In my maternal family one of the legends tells that a couple one day boarded the ship from a very Moorish Spain and ventured to Carmen de Patagones to open a spa. Nobody knows where that crazy idea would have come from, or how they ended up specifically in that part of the planisphere. The truth is that the plans were shipwrecked in the inhospitable America by the cold and in a desperate attempt a “showgirl” was hired to brighten up the seemingly desolate place. The tragicomic conclusion is that the Spanish gentleman was the one of joy succumbing to the channels (and the jaws) of the beautiful singer and took her back to Spain, leaving his wife and descendants on this side of the Atlantic. One of those children would come to Paraguay on a passing trip and when he met the Paraguayan woman who sat next to him on a boat, he would forget everything. Of his sad childhood and his heartless father. And here it would take root … (If the story they told me is true or a lie, it certainly has very magical aspects and to a greater or lesser extent it is part of the indisputable imaginary of my literary family).

The Paraguayan woman sitting on the boat was full of stories from her side. Theirs did not speak much of Europe but rather of times of the Colony and the Supreme dictator of yesteryear. The Great War and its fierce women, survivors of extermination and terror.

In that anecdote one of my favorite stories is that of the Stewardship of the Virgin, which by mandate of the past continues in the faith of an adored aunt of mine – beloved Ana María -, steward of the Virgin of the Assumption. The women of her family have cared for the Virgin for generations and among their roles they are in charge of preparing and accompanying her annually to the procession.

I grew up with these stories in the Sunday gatherings where my grandmother and my uncle Hugo were the chroniclers of that intimate diary and the love for my country took root through those stories.

At my other grandmother’s house, I learned from immigrants. Settled in the countryside, by dint of jopara and Italian dialect, over the years they migrated to the capital. On Saturdays she had homemade noodles with ancient recipes and I still remember Aunt Lily teaching me the tricks her mother taught her. A mouthful of laughter brightening up naps and the occasional tango. (Because my grandfather –Don Segundo Bosio– was from Buenos Aires. He was also passing through Paraguay, until he met the Italian-Caazapeña and married her, settling in Asunción).

My childhood as grandparents passed between Avenida España where the tram still ran and the bell tower of the Church of the Incarnation. Until I also had to spread my wings and because of my husband’s work issues we left the country. They were 20 years jogging worlds and between various countries and languages, Paraguay became foggy for me and a large part of my affective past was lost in other cultures, in other winds and races, and I even came to think that I could travel a whole life without returning .

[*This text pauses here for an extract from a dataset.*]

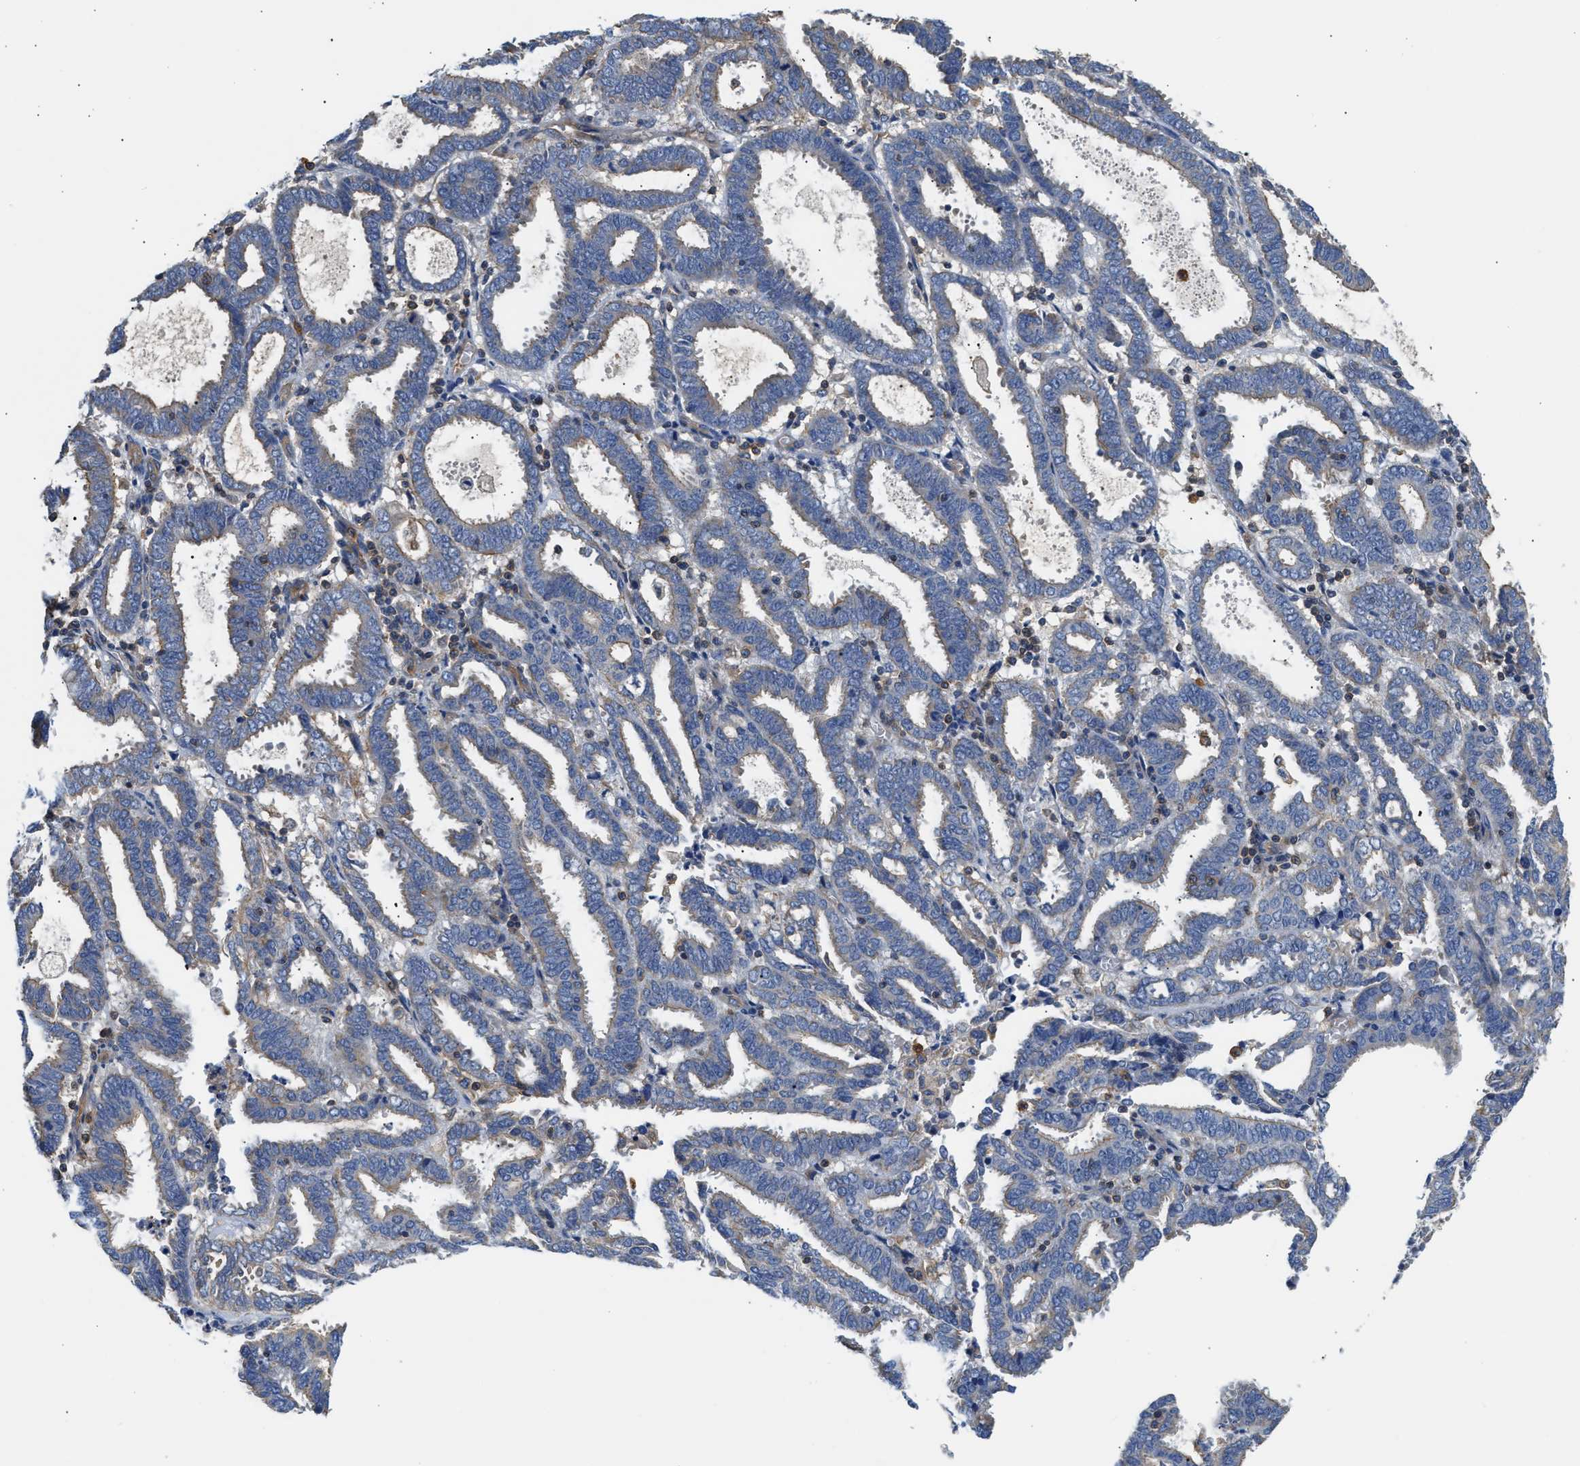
{"staining": {"intensity": "weak", "quantity": ">75%", "location": "cytoplasmic/membranous"}, "tissue": "endometrial cancer", "cell_type": "Tumor cells", "image_type": "cancer", "snomed": [{"axis": "morphology", "description": "Adenocarcinoma, NOS"}, {"axis": "topography", "description": "Uterus"}], "caption": "There is low levels of weak cytoplasmic/membranous positivity in tumor cells of adenocarcinoma (endometrial), as demonstrated by immunohistochemical staining (brown color).", "gene": "SAMD9L", "patient": {"sex": "female", "age": 83}}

But the terroir has this way of challenging memory and we end up returning to settle down as a family. I was able to visit my grandmother in the afternoons of her blindness and read to her the books that she loved so much until the end. My kids adopted soccer clubs and started using jopara words. And we were in that idyll until a couple of years later a diagnosis of my husband again forced us to migrate.

It is different to leave the country with the anguish of the uncertain to enter the cold corridors of a hospital. I remember the eternal waits and my brave husband facing that final duel and the existential questions that invaded me at night: What would become of me when I had to restart after that loss, with the absence of that great love? Where would I settle, if in the last 20 years I bet on a life far from my land and I no longer felt the roots of my childhood? Was the land of memories home or the country I later adopted? And I was taciturn in those thoughts when suddenly on August 15, in the midst of all the anguish, I found a message on my cell phone: It was my aunt, Ana María, the Virgin’s butler, on the day of the procession.

– ”Maria Be dear (that’s how they called me as a child), I want you to know that today I put a photo of your family under the mantle of our Virgin of the Assumption that today goes out to your city. So that you don’t forget that She takes care of them and that your people, your family and your home are here ”.

With that intangible hug came the message that I so badly needed to hear. Love. The love. The roots and spiritual containment. And in tears at that sublime gesture, I resolved that it would be here where I would once again tie myself into a ball to elaborate my duel. And from here – from the depths of my roots – when the pain subsided, I could finally be reborn.

I am infinitely grateful to the newspaper La Nación, its people, and the readers, who in these 137 stories helped me write my way back.